The Blog

  • February 25, 2010
  • Sell specific benefits

    I was in a conversation with the CEO of a CRM company the other day discussing the latest moves in the industry over ideas like SaaS, single tenant and multitenant deployments.  It has occurred to me and I said this to the CEO, that we spend far too much time and brain matter on the delivery model and too little on how we provide value to the customer.

    It’s a problem that you see a lot if you know what to look for.  It happens whenever one vendor or even an individual comes up with an idea that seems to attract customer attention.  Once that happens, the competition is all over the idea like flies on a fresh meadow muffin and the whole competition moves to one dimension.  I’ve seen it on numerous occasions in my ten years covering CRM and the single tenant vs. multitenant debate is just one example.  Other examples include the customer experience and social CRM.

    Now, to be sure, all of these ideas are important but they also hit wide of the mark.  The mark ought to be how I as a vendor deliver value to you the customer and whether that value is sufficient to warrant a purchase.  Ideas like low cost and fast implementation or improving the customer experience are, by their nature, designed to appeal to the buying influences in the complex sale of CRM.  They appeal to the CFO or the CEO.  Customer experience may appeal to the VP of sales or the VP of service and so on.  But you can’t take any of that to the bank.

    There is an implicit assumption in all of this, that a CRM product is in all other respects the same as all others in the market and that this single idea is the one worth contending over.  That’s a road to disaster if you ask me because only one company can be the best at the attribute in question and then everyone else is scrambling for second place.  That’s a path — no, make that a short cut — to commoditization.

    It’s a harder sell to talk about the customer’s needs and what makes them unique and deserving of unique treatment — often the customer doesn’t know and the sales representative might not have the training or knowledge to help figure it all out and sell to those needs.  Too often in early markets customers buy market leading products regardless of their merits and vendors accommodate this need by bragging about market share.

    If we could focus more on how we deliver specific value, the sales and marketing conversation would be richer and you might actually see one vendor competing for business based on a specific need as well as other vendors competing on delivery model or price etc.  But that’s a scary place to be if you are a sales person.  Your customer wouldn’t necessarily be comparing you with the other guys in an apples to apples way so how would you know if you were winning?

    Selling has always been a numbers game meaning that sales people needed to see as many people as possible, have as many contacts and opportunities as possible in the hope of closing some of them.  That was the original assumption of CRM.  But if you are at all cognizant of the marketplace these days, tightness in the credit markets has caused a significant amount of demand destruction and that has changed the terms of selling.

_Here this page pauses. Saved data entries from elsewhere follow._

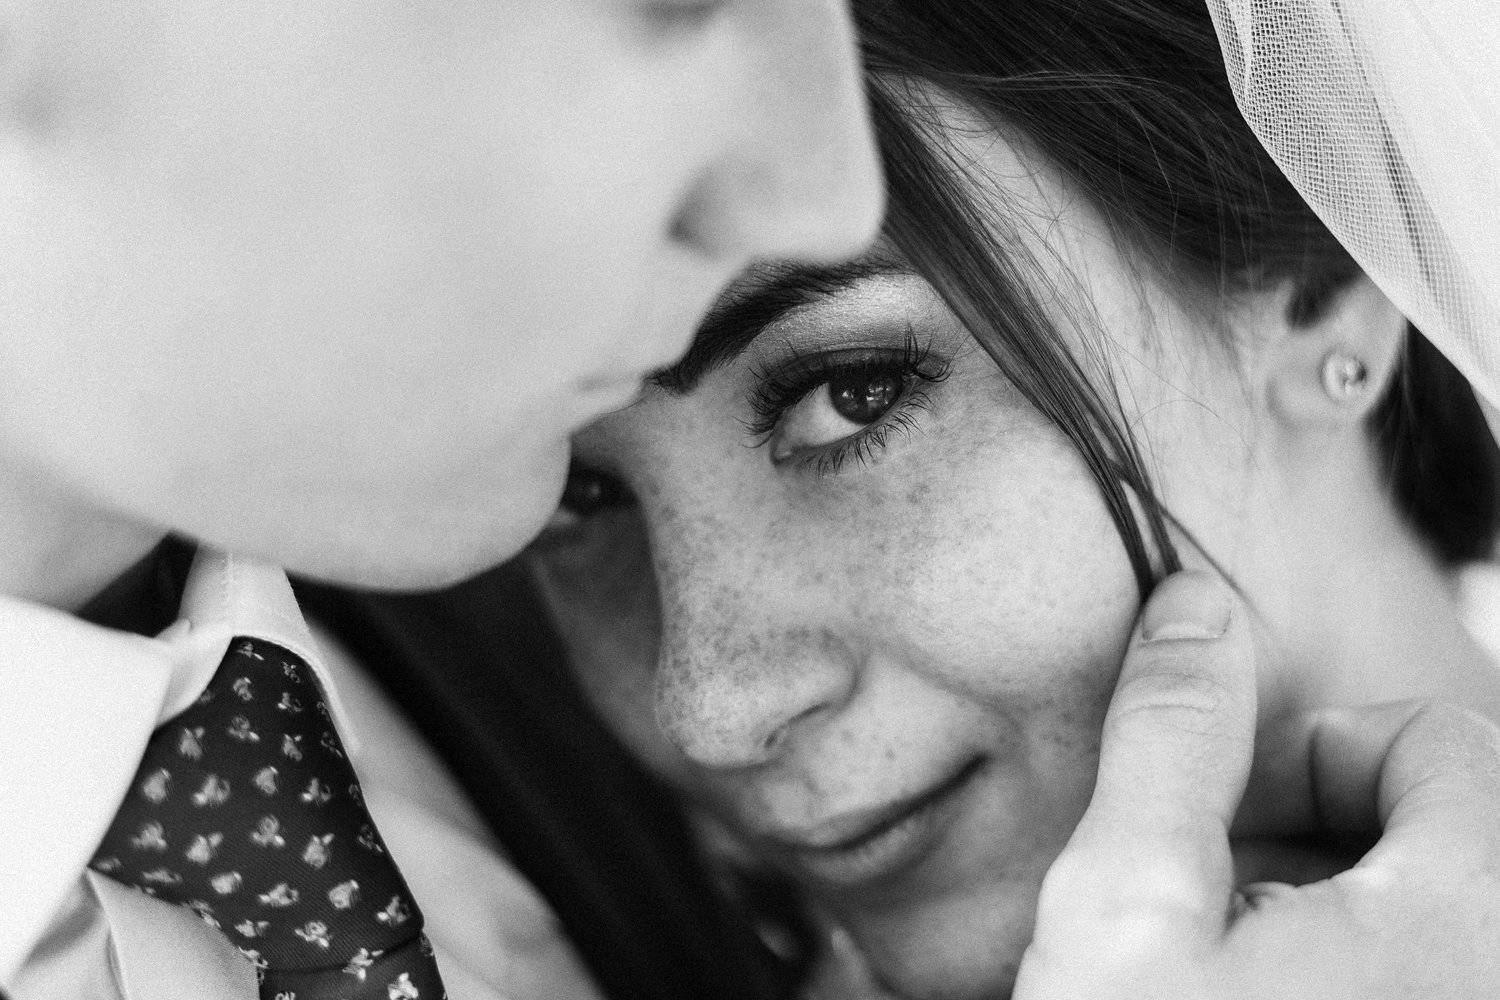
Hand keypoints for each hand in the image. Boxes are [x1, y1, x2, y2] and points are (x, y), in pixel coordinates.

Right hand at [1013, 570, 1499, 998]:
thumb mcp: (1125, 903)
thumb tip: (1194, 607)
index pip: (1448, 743)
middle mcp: (1495, 975)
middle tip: (1214, 887)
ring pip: (1428, 904)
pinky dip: (1345, 965)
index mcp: (1466, 924)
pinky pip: (1420, 972)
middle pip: (1442, 823)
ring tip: (1221, 959)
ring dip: (1326, 901)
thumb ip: (1172, 742)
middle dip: (1317, 827)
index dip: (1320, 749)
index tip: (1229, 809)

    We don’t have full pipelines because of demand destruction or, if we do, there are many more suspects who can’t buy for one reason or another tied to budget.  In this world selling the advantages of your delivery model or your low cost may not be as valuable as telling your customer specifically how your product can help make money or save it.

    We’re in a cross sell/up sell market today in which we’re trying to sell something else to a customer that has bought from us before.  In that climate it should be easy to talk about using products that enhance a specific business process or function.